Alguns números ilustram a moeda de troca do Mercado Livre nessa equação. Entre julho e setembro de 2022, a receita líquida do grupo no Brasil cresceu 33,9%, para US$ 1,4 bilhão. No período, foram 42 milhões de compradores únicos, levando-se em conta a operação em toda a América Latina.
O GMV da empresa na região foi de US$ 8,6 bilhões. A companhia não revela a fatia dos supermercados nesse bolo. “Hoje, a penetração do online desse formato gira entre 1,5% a 3% do mercado como um todo”, afirma Lourenço, acrescentando que o Mercado Livre segue essa média.
Atualmente, a oferta do marketplace nessa vertical inclui cerca de 50 mil SKUs e parcerias com redes como GPA e Mambo, além de marcas como Heineken, Unilever e P&G.
Parte desses acordos, como o GPA, também inclui o modelo de fulfillment.

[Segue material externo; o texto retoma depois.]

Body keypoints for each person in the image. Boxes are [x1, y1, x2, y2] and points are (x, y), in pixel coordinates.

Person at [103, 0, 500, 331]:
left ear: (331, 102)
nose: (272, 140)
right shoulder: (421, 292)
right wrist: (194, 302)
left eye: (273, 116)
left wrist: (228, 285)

No caso do Mambo, um ponto relevante é o fato de a parceria envolver produtos perecíveis, em São Paulo e na Grande São Paulo.

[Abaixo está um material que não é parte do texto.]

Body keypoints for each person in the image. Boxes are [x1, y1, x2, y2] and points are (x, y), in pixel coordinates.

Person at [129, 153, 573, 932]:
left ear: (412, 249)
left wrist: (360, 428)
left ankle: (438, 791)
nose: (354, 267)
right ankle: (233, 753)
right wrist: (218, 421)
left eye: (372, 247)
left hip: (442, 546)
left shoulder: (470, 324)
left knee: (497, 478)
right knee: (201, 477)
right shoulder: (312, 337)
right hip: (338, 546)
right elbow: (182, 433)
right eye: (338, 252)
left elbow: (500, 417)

Entre outros componentes, o que destaca a ampliação dos laços com o Carrefour é o fato de o grupo ser o líder em faturamento no varejo alimentar. E também a previsão de escalar a oferta por todo o País.
Concorrência
Segundo dados mais recentes da Associação Brasileira de Supermercados (Abras), o setor movimentou R$ 611,2 bilhões em 2021. Realizada pela consultoria britânica Dunnhumby em maio de 2022, outra pesquisa traz um termômetro do avanço das gôndolas virtuais.

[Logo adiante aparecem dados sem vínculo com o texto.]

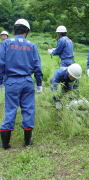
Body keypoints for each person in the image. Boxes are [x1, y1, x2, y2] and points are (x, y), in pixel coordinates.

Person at [0, 19, 43, 149]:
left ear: (15, 29)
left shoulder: (6, 43)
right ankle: (27, 142)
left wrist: (0, 82)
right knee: (28, 110)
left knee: (10, 110)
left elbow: (1, 64)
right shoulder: (32, 45)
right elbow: (37, 66)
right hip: (27, 82)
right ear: (27, 31)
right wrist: (39, 84)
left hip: (12, 82)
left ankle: (5, 144)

De acordo com o estudo, naquele período, 83% dos consumidores fizeram compras online da categoria. O Mercado Livre figurou no topo, com 17% das transações, seguido pela Amazon, com 16%. O Carrefour/Atacadão foi o primeiro entre as redes tradicionais, com 11%.
Ao lado do Carrefour e do Magazine Luiza, também com 11%, outro player se destacou: a Americanas, na esteira das aquisições da plataforma Supermercado Now e do Hortifruti Natural da Terra, esse último, por R$ 2,1 bilhões.
Fragilizada pela descoberta recente de um rombo de R$ 20 bilhões e um pedido de recuperação judicial com dívidas de R$ 43 bilhões, a Americanas deve abrir caminho para outros players no setor.
Os executivos do Mercado Livre e do Carrefour medem as palavras sobre a situação. “Nossas estratégias são revistas constantemente e estamos sempre atentos a oportunidades de ganho de market share. Não é diferente do que já faríamos”, diz Lourenço.
Gyurkovits acrescenta: “Temos que aproveitar essas oportunidades para acolher o cliente. Inclusive porque também somos parceiros da B2W”, afirma.
O fato é que, ao menos em uma esfera, a dupla já ocupou um espaço da rival. Com o escândalo, a Americanas desistiu de patrocinar o Big Brother Brasil 2023. O Mercado Livre assumiu o seu posto e o Carrefour se tornou o mercado oficial do programa.
À parte dessa vitrine, há outros riscos para a Americanas. “Preço, promoções, variedade e qualidade são pilares dessa vertical”, diz Daniela Moribe, diretora da Dunnhumby. “Um dos grandes desafios será equacionar essas questões com os fornecedores para não afetar a oferta na ponta.”
Em relação à parceria entre Mercado Livre e Carrefour, ela enxerga uma estratégia assertiva, especialmente em um mercado ainda em maturação e no qual cada uma das pontas precisa de capacidades adicionais para ganhar escala.
De um lado, os marketplaces trazem um volume substancial de usuários já habituados às compras online e um conhecimento sobre todas as dinâmicas do e-commerce. De outro, as grandes redes de varejo alimentar detêm o mix e a experiência de décadas para lidar com as nuances desse segmento.
Ela ressalta, no entanto, um risco, em particular, para as redes varejistas tradicionais à medida que essa vertical ganhe corpo e, naturalmente, cada player decida disputar esse terreno unicamente com suas próprias forças, depois de aprender as regras do jogo com seus parceiros.
“Grupos como o Carrefour estão cortando atalhos, especialmente com esse modelo de fulfillment”, afirma. “Mas, ao mesmo tempo, teoricamente, eles também estão colocando todos os dados de seus clientes e todo o seu conhecimento de gestão no ambiente e mão de outro grande player.”